Polyploidy is necessary for a functional blood–brain barrier. (A) Dye penetration was observed in MZ97>gal4/+;UAS>cdt1(dup)RNAi/UAS>gfp^nls, but this defect was rescued by overexpression of dmyc in MZ97>gal4/UAS>dmyc;UAS>cdt1(dup)RNAi/UAS>gfp^nls animals. The abrogated septate junctions also were rescued by dmyc induction in the SPG. The wild-type DLG pattern is shown in third instar larval brain from MZ97>gal4(II)/+;UAS>gfp^nls/+ controls.

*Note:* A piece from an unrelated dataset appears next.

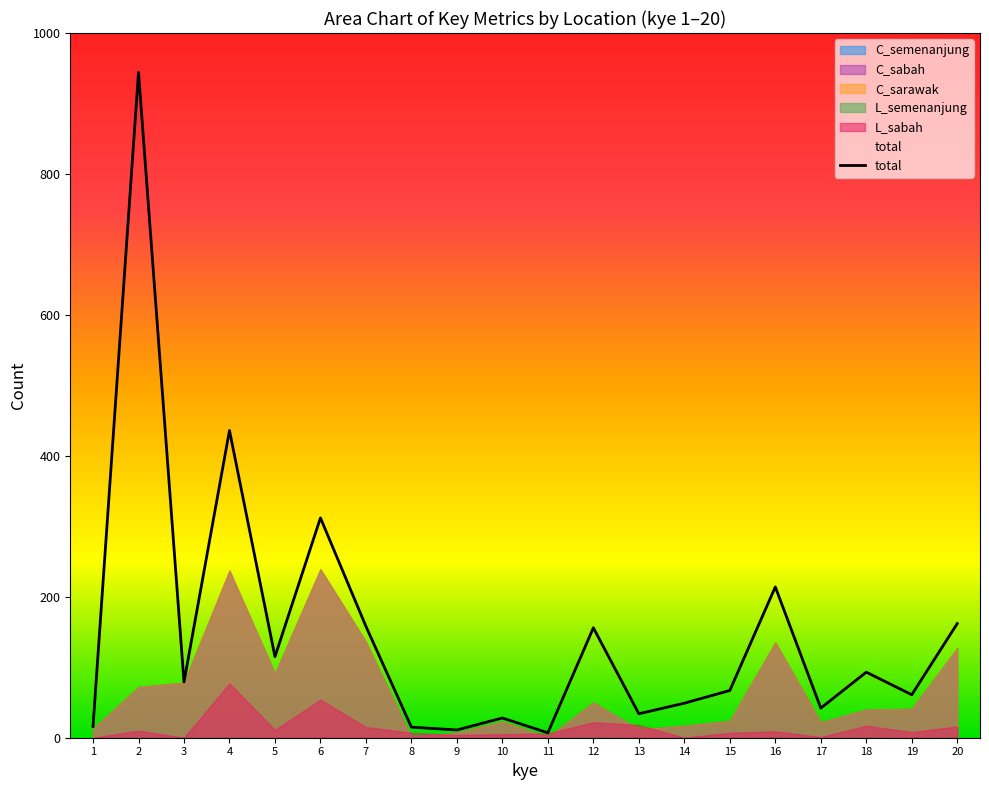

How many interior local valleys does the total series have?

7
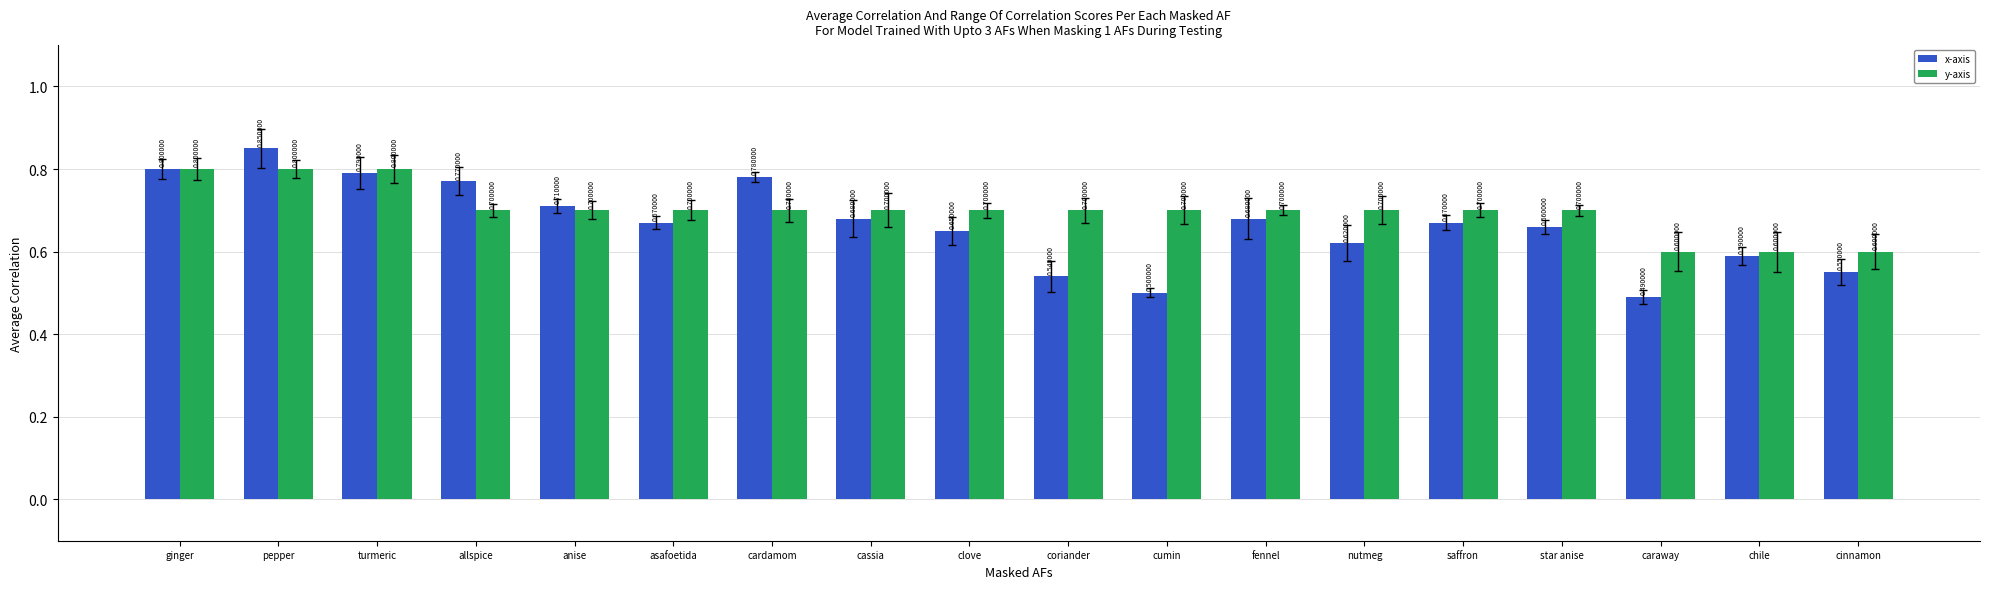

The y-axis series shows 1.3 at turmeric. True or false?

False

This pattern was disrupted (arrows) when replication was blocked in MZ97>gal4/+;UAS>cdt1(dup)RNAi/UAS-gfp^nls. and dmyc induction restored the Dlg pattern in MZ97>gal4/UAS>dmyc;UAS>cdt1(dup)RNAi/UAS>gfp^nls to the same pattern as in the control. GFP signal marks SPG nuclei. Bars, 10 μm. (B) Reduction in SPG cell size and ploidy after ablation of cdt1(dup) [MZ97>gal4/+;UAS>cdt1(dup)RNAi/UAS>gfp^nls] compared with control (MZ97>gal4/+;UAS>gfp^nls/+). Cell size and ploidy were rescued to control levels by dmyc overexpression [MZ97>gal4(II)/UAS>dmyc;UAS>cdt1(dup)RNAi/UAS>gfp^nls]. The probabilities of significant differences between the samples are shown.